Primo passo del Parlamento europeo per la riduzione dell’uso degli shopper di plastica: secondo la proposta di direttiva votata ieri in Commissione Ambiente, gli Stati dell’Unione europea dovranno ridurre il consumo della maggior parte dei sacchetti di plastica più comuni e inquinanti dell’80% entro il 2019 e del 50% entro il 2017. La direttiva dovrà essere votata nella sessione plenaria di Strasburgo del 14-17 aprile. Soddisfatte le sigle ambientaliste, che rivendicano il “modello-Italia”.

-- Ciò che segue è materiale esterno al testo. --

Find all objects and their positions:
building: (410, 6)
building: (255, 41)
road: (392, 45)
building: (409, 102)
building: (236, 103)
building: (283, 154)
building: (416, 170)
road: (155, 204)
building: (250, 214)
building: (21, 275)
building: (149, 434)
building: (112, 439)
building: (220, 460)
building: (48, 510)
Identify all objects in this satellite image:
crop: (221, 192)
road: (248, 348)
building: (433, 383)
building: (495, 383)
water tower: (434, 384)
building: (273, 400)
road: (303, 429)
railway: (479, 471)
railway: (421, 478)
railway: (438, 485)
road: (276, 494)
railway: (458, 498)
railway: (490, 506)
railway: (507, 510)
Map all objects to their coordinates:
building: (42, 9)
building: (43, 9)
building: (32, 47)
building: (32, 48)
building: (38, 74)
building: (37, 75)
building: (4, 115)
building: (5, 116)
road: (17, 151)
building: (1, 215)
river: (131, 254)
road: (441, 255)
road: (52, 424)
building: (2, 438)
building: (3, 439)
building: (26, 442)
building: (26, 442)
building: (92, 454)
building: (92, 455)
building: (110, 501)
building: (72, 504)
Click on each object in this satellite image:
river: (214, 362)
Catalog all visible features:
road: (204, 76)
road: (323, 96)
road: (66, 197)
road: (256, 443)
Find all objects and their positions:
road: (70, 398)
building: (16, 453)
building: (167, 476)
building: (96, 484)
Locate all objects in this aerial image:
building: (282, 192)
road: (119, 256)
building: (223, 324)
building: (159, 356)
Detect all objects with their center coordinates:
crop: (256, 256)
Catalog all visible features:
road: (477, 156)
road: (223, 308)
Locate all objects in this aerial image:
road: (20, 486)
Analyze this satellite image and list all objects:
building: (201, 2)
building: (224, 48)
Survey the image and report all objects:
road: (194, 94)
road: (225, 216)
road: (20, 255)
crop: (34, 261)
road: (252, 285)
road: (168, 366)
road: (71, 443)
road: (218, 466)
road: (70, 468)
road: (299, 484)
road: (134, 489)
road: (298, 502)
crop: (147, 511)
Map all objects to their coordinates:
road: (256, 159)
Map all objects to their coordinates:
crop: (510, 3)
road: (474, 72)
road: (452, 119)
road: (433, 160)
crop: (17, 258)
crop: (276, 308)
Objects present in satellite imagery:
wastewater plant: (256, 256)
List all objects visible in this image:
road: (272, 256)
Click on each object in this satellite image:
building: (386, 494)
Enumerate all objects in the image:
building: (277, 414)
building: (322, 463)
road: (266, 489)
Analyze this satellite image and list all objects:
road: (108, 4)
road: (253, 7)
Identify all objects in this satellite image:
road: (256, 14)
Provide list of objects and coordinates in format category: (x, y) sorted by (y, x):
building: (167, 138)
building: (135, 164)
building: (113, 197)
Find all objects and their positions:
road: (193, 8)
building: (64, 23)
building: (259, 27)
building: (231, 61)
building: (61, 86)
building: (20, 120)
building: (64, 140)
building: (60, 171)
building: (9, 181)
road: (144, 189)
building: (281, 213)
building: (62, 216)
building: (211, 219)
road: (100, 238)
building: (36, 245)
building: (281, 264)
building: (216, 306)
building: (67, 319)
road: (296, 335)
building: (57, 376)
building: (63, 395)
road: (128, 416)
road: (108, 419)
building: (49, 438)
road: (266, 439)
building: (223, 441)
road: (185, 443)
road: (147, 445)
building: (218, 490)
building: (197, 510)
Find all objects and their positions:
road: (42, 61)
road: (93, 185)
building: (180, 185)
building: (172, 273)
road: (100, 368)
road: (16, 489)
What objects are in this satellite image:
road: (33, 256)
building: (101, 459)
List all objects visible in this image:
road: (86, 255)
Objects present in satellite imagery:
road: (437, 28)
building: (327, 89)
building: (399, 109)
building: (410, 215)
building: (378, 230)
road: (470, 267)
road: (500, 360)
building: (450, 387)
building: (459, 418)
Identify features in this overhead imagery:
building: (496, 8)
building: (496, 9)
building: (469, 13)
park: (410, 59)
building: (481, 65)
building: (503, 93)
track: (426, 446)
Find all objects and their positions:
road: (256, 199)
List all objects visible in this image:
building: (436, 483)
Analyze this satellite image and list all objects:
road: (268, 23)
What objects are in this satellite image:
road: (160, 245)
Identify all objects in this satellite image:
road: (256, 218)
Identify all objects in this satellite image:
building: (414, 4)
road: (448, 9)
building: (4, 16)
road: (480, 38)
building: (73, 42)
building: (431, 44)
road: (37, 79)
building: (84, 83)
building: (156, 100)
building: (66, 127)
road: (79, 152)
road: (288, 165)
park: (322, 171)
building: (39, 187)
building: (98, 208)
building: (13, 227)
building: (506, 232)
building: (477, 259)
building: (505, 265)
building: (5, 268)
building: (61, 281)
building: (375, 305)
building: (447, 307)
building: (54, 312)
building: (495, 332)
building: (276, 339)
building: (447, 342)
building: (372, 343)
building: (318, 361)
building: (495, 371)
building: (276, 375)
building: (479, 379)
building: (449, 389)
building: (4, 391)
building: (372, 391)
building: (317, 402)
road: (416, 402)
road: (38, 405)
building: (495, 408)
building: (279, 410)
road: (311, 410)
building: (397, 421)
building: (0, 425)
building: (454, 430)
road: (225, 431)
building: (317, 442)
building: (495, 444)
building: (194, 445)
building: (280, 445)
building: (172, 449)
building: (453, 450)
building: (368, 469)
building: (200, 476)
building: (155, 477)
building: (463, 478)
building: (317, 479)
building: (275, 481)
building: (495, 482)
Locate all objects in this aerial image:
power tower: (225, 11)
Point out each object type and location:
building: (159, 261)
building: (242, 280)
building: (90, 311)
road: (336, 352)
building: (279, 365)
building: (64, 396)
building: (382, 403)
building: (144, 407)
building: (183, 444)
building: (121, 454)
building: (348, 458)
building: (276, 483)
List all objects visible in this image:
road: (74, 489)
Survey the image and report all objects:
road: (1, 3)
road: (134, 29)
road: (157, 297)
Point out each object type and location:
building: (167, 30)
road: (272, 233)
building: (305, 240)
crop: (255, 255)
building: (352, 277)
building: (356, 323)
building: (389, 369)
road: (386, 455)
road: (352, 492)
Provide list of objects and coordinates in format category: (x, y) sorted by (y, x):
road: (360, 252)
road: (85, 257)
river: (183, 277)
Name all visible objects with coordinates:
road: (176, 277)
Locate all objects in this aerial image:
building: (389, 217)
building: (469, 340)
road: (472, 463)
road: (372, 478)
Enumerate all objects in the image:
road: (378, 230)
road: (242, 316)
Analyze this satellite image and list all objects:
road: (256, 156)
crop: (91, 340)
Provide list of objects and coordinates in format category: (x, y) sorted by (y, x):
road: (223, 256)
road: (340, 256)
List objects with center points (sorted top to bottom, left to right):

Secondo gli eurodeputati, gli Stati dovrebbero adottare misure, come tasse, imposte, restrizioni o divieti di commercializzazione, al fine di garantire che i negozi non forniscano sacchetti di plastica gratuiti, ad eccezione di quelli molto leggeri, utilizzati per avvolgere alimenti sfusi come carne cruda, pesce e prodotti lattiero-caseari. I sacchetti di plastica utilizzati per avvolgere alimenti come frutta, verdura e dolciumi dovranno invece essere sostituiti dal 2019 da sacchetti in carta riciclata o sacchetti biodegradabili e compostabili.
La decisione è accolta con favore dalle sigle ambientaliste, che ricordano come l’Italia sia stata, da questo punto di vista, all’avanguardia in Europa. “Ben venga la direttiva europea sugli shopper di plastica, votata dalla Commissione Ambiente del Parlamento Europeo, che prevede la possibilità di tassare o di mettere al bando gli shopper tradizionali come previsto nell’esperienza italiana – afferma Stefano Ciafani, vicepresidente di Legambiente – Si tratta finalmente di una buona notizia per l’ambiente in Europa e un riconoscimento importante per l’Italia e la sua legge che mette al bando le buste di plastica. Ora una delle priorità da seguire sarà quella di aggredire in maniera definitiva l’usa e getta, risolvere il problema dei sacchetti illegali ancora troppo diffusi e promuovere le filiere delle produzione industriali innovative e rispettose dell’ambiente come ha fatto in questi anni l’Italia, che tra l’altro è diventata un esempio e ha fatto scuola in Europa per la riduzione dell’uso degli shopper inquinanti usa e getta, per la lotta all’inquinamento marino da plastica e per l’uso dei sacchetti compostabili per la raccolta differenziata per l’uso domestico”. Con l’entrata in vigore della legge contro gli shopper non compostabili nel 2011, ricorda Legambiente, l’Italia – che consumava il 25% di sacchetti usa e getta del totale consumato in Europa – ha dimezzato questa percentuale tracciando le basi per una corretta gestione dei rifiuti e per la riduzione del consumo di plastica usa e getta. “Ci auguriamo – conclude Ciafani – che il Parlamento Europeo approvi in tempi brevi la Direttiva sugli shopper per continuare tutti insieme la battaglia sulla riduzione delle buste in plastica”.
Il Kyoto Club sottolinea a sua volta che “obiettivo della Proposta incentrata sulle borse di plastica è limitare le conseguenze negative sull’ambiente, in particolare per quanto riguarda la loro facile trasformazione in immondizia, nonché contribuire a prevenire la formazione di rifiuti e a promuovere un uso più efficiente delle risorse. In particolare, la proposta mira a ridurre il consumo dell’Unione europea delle borse di plastica”.
“La proposta della Commissione Europea lascia libertà ai paesi membri di adottare misure per la riduzione dell’impiego degli shopper in plastica ed eventuali restrizioni relative alla loro commercializzazione – ha detto Francesco Ferrante, Vicepresidente del Kyoto Club e autore dell’emendamento che introdusse nella legislazione italiana il divieto degli shopper in vigore dal gennaio 2011 – e ora quindi non ci sono più alibi per non applicare le sanzioni a chi si ostina a commercializzare sacchi non conformi alle regole europee di biodegradabilità e compostabilità. La scelta conferma che il modello italiano, che ha già ridotto il consumo di shopper usa e getta da circa 180000 ton nel 2010 e circa 90000 nel 2013, con una riduzione del 50% e un miglioramento della qualità e quantità del rifiuto organico, può essere davvero un modello per tutta l’Europa nel comune raggiungimento degli obiettivi fissati dalla bozza votata ieri dalla Commissione ambiente: 50%, rispetto al 2010, entro i tre anni dall’entrata in vigore della nuova Direttiva e, successivamente, l’80% entro cinque anni rispetto alla media europea”.